*Input data:*
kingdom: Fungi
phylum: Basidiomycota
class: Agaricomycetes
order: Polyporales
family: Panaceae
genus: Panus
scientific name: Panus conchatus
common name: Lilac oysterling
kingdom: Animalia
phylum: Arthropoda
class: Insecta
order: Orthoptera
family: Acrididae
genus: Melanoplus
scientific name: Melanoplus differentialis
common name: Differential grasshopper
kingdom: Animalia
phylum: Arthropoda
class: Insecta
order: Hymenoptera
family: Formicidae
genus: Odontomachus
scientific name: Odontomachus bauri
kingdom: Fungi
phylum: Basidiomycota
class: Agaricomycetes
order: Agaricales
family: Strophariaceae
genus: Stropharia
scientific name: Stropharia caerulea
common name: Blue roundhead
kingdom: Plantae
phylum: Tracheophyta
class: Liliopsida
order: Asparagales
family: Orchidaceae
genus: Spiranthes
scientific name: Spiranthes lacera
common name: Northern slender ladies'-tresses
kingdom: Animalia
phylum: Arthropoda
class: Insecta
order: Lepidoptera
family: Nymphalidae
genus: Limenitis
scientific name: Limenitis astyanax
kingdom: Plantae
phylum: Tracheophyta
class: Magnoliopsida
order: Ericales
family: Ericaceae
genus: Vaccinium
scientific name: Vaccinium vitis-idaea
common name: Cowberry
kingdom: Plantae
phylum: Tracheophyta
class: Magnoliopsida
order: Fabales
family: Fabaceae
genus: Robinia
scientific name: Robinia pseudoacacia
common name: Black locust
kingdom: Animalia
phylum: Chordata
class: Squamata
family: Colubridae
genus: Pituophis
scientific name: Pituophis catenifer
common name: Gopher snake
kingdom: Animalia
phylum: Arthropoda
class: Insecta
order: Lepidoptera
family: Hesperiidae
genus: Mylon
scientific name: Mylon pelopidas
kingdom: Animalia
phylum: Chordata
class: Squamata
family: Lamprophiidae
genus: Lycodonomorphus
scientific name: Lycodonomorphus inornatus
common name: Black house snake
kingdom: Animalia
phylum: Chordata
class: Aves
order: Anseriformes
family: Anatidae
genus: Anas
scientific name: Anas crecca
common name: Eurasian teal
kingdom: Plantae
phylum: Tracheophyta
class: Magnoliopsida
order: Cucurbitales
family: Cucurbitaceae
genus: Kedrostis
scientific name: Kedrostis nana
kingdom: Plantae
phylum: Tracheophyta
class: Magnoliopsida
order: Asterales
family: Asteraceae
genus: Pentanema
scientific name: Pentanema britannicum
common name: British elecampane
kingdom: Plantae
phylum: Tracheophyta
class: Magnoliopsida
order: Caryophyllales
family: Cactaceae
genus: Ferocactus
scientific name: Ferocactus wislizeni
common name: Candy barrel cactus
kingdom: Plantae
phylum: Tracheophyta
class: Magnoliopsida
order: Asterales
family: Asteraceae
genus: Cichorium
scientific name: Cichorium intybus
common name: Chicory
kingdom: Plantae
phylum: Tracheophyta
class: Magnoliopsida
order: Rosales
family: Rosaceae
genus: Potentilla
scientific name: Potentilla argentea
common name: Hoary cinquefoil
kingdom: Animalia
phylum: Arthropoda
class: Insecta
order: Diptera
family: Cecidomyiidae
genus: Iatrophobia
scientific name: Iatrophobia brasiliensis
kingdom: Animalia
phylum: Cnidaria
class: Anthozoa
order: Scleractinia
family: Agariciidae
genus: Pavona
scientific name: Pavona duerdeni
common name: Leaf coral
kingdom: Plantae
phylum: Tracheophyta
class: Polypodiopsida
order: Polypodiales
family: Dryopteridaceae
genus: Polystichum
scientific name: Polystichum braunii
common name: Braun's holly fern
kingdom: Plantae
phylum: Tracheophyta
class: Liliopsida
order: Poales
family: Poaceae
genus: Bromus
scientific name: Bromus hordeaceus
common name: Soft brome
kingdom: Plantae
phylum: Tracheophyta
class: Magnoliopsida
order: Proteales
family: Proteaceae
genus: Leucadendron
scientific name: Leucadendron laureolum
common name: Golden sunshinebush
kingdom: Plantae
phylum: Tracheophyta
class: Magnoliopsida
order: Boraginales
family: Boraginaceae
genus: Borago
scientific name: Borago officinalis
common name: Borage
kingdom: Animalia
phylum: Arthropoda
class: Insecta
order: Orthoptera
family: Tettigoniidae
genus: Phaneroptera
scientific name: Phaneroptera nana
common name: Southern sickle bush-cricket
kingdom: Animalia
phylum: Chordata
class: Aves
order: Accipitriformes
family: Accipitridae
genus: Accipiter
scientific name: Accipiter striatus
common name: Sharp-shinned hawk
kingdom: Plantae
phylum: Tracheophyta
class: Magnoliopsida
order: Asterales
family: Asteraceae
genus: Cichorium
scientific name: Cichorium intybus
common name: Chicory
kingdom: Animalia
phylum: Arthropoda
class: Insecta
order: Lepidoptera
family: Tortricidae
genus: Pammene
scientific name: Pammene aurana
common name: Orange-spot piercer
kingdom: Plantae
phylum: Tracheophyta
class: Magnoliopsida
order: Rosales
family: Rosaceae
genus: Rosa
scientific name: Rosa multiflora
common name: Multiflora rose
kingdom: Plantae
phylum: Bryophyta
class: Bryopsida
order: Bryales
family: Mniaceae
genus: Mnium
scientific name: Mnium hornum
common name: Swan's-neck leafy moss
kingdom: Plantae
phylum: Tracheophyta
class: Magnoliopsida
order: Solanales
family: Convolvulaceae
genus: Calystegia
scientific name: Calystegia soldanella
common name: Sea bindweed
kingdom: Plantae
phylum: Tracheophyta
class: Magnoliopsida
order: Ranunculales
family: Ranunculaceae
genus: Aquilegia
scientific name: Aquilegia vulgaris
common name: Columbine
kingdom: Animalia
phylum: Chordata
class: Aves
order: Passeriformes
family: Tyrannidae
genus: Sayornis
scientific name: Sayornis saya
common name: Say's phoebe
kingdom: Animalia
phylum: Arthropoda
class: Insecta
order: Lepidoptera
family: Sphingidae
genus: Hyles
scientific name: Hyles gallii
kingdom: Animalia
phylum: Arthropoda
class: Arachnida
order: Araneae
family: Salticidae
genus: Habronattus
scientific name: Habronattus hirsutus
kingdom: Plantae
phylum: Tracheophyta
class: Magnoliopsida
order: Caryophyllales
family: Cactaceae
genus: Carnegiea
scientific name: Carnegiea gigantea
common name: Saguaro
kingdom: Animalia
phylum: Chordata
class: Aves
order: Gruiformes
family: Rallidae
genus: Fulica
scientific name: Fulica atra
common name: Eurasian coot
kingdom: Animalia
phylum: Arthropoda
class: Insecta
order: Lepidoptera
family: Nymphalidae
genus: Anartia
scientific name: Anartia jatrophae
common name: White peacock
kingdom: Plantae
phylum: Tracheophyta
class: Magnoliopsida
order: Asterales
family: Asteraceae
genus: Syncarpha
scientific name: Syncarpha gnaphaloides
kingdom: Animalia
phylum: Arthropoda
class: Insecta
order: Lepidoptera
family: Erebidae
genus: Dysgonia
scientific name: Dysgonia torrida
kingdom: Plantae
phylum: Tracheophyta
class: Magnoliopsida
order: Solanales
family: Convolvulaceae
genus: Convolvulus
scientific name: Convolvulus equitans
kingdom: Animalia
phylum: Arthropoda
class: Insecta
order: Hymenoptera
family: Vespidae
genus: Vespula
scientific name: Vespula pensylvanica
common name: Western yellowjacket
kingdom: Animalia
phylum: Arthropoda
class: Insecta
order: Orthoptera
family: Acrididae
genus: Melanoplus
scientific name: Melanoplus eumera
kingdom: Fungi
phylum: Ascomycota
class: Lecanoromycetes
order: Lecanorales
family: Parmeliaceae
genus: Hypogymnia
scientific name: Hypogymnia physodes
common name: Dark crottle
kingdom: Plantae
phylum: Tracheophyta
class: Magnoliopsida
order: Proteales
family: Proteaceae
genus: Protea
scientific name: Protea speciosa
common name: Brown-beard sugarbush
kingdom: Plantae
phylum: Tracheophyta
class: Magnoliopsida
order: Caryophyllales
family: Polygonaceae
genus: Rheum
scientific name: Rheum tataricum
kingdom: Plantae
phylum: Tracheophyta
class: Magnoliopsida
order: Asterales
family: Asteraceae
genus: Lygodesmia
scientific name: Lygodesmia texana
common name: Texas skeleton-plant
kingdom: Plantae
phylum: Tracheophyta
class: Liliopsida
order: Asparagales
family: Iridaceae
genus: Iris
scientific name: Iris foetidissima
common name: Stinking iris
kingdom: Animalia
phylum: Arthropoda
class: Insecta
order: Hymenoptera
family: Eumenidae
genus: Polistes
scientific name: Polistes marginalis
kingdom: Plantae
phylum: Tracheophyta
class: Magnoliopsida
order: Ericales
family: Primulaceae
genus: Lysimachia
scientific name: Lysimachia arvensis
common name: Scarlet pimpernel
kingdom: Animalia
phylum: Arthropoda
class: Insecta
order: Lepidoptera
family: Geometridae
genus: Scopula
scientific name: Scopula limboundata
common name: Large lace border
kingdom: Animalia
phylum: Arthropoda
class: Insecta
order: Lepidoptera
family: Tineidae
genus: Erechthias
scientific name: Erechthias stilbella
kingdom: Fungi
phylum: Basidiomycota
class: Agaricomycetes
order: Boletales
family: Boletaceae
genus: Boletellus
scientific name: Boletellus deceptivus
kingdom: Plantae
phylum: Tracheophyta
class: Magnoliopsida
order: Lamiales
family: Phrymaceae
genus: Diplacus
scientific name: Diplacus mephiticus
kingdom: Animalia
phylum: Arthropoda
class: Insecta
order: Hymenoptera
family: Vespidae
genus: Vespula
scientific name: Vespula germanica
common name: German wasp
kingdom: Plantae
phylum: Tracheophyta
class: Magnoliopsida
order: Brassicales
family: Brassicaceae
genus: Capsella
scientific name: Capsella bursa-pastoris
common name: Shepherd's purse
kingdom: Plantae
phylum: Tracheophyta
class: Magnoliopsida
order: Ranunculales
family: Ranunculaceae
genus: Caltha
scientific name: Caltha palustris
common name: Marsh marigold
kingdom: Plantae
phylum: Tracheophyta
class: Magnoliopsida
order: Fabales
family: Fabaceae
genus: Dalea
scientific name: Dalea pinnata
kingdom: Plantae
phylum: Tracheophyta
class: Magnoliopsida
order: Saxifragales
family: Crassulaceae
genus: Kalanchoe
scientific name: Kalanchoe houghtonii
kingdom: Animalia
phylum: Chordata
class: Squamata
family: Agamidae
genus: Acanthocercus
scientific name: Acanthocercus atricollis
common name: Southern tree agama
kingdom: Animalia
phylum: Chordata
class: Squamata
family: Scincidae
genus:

*Exercise prompt:*
Please render the material as a numbered list, from the line with "family: Polygonaceae" up to and including the line with "common name: Large lace border", leaving out any blank lines.

*Correct response:*
1. family: Polygonaceae
2. genus: Rheum
3. scientific name: Rheum tataricum
4. kingdom: Plantae
5. phylum: Tracheophyta
6. class: Magnoliopsida
7. order: Asterales
8. family: Asteraceae
9. genus: Lygodesmia
10. scientific name: Lygodesmia texana
11. common name: Texas skeleton-plant
12. kingdom: Plantae
13. phylum: Tracheophyta
14. class: Liliopsida
15. order: Asparagales
16. family: Iridaceae
17. genus: Iris
18. scientific name: Iris foetidissima
19. common name: Stinking iris
20. kingdom: Animalia
21. phylum: Arthropoda
22. class: Insecta
23. order: Hymenoptera
24. family: Eumenidae
25. genus: Polistes
26. scientific name: Polistes marginalis
27. kingdom: Plantae
28. phylum: Tracheophyta
29. class: Magnoliopsida
30. order: Ericales
31. family: Primulaceae
32. genus: Lysimachia
33. scientific name: Lysimachia arvensis
34. common name: Scarlet pimpernel
35. kingdom: Animalia
36. phylum: Arthropoda
37. class: Insecta
38. order: Lepidoptera
39. family: Geometridae
40. genus: Scopula
41. scientific name: Scopula limboundata
42. common name: Large lace border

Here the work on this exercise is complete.